Texto del ejercicio ▸

# # # # #

El sobreviviente Chun Ho, de 88 años, relata cómo se escondió 51 días en una cueva de la isla Jeju, Corea del Sur, durante la represión de 1948, cuando el ejército surcoreano masacró a miles de habitantes tildados de comunistas por oponerse a la división de Corea en la Guerra Fría.
La isla, apodada Isla Roja, sufrió una cacería de brujas bajo ley marcial: el 90% de sus habitantes fueron considerados comunistas y asesinados, incluyendo niños. Chun Ho describe la oscuridad total, lamer agua de goteras y vivir en lodo sin cobijas, escapando por poco de los soldados.
Tras seis años de persecución hasta 1954, los sobrevivientes enfrentaron discriminación extrema, insultados como rojos y excluidos de trabajos. Chun Ho guardó silencio hasta hace 20 años, y hoy transmite la memoria a nietos, mientras un investigador revela responsabilidad de Estados Unidos, que supervisó ejecuciones de 76 revolucionarios.

# # # # #

Información mostrada ▸
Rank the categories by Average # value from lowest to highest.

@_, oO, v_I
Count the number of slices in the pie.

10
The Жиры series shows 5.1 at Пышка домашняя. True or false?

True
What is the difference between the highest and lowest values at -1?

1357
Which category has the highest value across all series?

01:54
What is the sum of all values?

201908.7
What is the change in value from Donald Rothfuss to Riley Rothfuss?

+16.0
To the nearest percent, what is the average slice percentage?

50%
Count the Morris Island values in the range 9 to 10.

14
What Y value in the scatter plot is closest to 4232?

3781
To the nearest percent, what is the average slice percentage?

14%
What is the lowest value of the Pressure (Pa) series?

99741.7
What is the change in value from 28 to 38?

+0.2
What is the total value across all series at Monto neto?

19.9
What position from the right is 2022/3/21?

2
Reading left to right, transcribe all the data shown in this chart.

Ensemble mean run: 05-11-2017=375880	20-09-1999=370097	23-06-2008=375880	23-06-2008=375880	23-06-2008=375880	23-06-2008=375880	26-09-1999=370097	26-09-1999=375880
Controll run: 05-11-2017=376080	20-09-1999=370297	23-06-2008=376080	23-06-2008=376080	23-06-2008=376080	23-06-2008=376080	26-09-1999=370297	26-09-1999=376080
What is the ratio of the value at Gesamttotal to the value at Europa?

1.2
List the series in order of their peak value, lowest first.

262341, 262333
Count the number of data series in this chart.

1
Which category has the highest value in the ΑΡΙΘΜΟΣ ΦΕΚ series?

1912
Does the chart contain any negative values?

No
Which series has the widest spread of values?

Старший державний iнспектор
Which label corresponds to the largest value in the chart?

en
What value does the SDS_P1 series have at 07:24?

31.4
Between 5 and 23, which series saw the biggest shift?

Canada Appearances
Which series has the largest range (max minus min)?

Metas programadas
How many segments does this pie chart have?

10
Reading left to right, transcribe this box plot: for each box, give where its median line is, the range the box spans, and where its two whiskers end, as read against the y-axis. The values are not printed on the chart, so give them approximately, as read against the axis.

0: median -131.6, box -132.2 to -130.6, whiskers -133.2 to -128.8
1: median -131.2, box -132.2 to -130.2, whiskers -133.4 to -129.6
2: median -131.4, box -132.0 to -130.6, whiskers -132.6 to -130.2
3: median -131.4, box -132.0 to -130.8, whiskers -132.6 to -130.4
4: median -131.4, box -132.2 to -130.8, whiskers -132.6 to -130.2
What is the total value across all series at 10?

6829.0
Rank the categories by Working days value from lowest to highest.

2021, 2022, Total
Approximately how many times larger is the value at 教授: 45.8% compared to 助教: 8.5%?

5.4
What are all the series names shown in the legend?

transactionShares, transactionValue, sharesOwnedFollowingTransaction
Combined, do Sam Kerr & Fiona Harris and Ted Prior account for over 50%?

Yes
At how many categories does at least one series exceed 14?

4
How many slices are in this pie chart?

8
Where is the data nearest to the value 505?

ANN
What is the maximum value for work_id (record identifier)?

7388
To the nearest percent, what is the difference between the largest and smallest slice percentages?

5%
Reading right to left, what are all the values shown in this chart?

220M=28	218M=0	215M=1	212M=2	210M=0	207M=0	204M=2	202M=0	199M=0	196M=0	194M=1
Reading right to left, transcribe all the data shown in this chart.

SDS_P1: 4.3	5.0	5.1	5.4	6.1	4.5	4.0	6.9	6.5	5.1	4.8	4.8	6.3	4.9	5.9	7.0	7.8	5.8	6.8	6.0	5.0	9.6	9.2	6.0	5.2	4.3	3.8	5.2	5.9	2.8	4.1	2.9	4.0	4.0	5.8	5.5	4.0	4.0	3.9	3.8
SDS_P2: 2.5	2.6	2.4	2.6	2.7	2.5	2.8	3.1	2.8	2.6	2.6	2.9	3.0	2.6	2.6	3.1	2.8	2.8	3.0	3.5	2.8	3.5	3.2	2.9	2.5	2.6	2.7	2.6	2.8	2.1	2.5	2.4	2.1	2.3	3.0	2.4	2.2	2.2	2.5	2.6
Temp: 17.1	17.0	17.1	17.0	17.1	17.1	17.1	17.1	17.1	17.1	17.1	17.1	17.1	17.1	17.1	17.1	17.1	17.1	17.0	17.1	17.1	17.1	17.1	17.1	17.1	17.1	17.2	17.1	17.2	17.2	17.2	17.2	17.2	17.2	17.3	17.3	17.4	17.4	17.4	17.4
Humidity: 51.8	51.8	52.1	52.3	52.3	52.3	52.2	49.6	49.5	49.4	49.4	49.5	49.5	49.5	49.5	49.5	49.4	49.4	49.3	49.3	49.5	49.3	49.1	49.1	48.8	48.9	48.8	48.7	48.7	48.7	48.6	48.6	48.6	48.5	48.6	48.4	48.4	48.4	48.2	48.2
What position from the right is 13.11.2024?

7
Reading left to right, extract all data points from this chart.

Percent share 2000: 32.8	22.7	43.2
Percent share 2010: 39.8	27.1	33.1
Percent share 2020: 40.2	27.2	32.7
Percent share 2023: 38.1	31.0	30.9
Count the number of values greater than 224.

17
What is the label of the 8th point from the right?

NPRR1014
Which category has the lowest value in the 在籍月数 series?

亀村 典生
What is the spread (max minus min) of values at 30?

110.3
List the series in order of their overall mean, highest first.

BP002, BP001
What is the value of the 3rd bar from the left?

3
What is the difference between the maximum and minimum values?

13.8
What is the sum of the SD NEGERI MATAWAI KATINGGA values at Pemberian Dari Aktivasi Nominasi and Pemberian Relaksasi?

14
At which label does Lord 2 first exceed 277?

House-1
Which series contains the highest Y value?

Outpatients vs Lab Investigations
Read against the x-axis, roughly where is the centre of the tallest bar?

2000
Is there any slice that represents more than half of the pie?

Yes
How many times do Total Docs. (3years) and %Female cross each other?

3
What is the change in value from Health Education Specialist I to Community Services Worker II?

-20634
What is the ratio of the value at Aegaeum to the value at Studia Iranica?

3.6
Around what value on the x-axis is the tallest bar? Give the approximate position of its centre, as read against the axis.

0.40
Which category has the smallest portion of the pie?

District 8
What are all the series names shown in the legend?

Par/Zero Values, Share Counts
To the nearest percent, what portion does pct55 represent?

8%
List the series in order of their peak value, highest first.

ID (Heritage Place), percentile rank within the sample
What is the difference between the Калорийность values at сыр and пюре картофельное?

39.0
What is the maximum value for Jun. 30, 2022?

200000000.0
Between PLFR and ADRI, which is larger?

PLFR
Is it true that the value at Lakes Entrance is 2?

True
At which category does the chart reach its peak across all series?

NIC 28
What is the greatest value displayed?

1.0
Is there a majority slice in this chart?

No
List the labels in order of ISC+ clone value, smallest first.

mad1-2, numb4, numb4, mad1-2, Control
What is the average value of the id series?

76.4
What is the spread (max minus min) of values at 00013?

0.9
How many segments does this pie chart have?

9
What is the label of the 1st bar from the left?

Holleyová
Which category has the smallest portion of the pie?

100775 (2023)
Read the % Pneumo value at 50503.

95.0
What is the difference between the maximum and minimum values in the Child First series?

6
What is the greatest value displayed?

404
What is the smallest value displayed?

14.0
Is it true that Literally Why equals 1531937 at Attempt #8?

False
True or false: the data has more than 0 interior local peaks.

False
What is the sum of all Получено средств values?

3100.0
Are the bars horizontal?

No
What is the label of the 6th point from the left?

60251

# # # # #

Tarea 1 ▸ Según el texto sobre Jeju, ¿cuántos días permaneció Chun Ho escondido en la cueva?
Tarea 2 ▸ Retoma el texto sobre Jeju y continúalo a partir de su última oración.

Respuesta esperada 1 ▸ 51 días.

Respuesta esperada 2 ▸
En total, 15.000 murieron, muchos sin registro. En 2003, el gobierno reconoció la masacre y pidió disculpas, pero indemnizaciones de 53 mil euros requieren pruebas difíciles. Recientemente, el intento de ley marcial en 2024 por el presidente Jung Suk-kyol revive el trauma, llevando a cadena perpetua contra él en 2026.
Un candidato local usa la campaña para visibilizar Jeju y exige enseñar la historia en escuelas. Archivos en UNESCO simbolizan esperanza contra abusos autoritarios.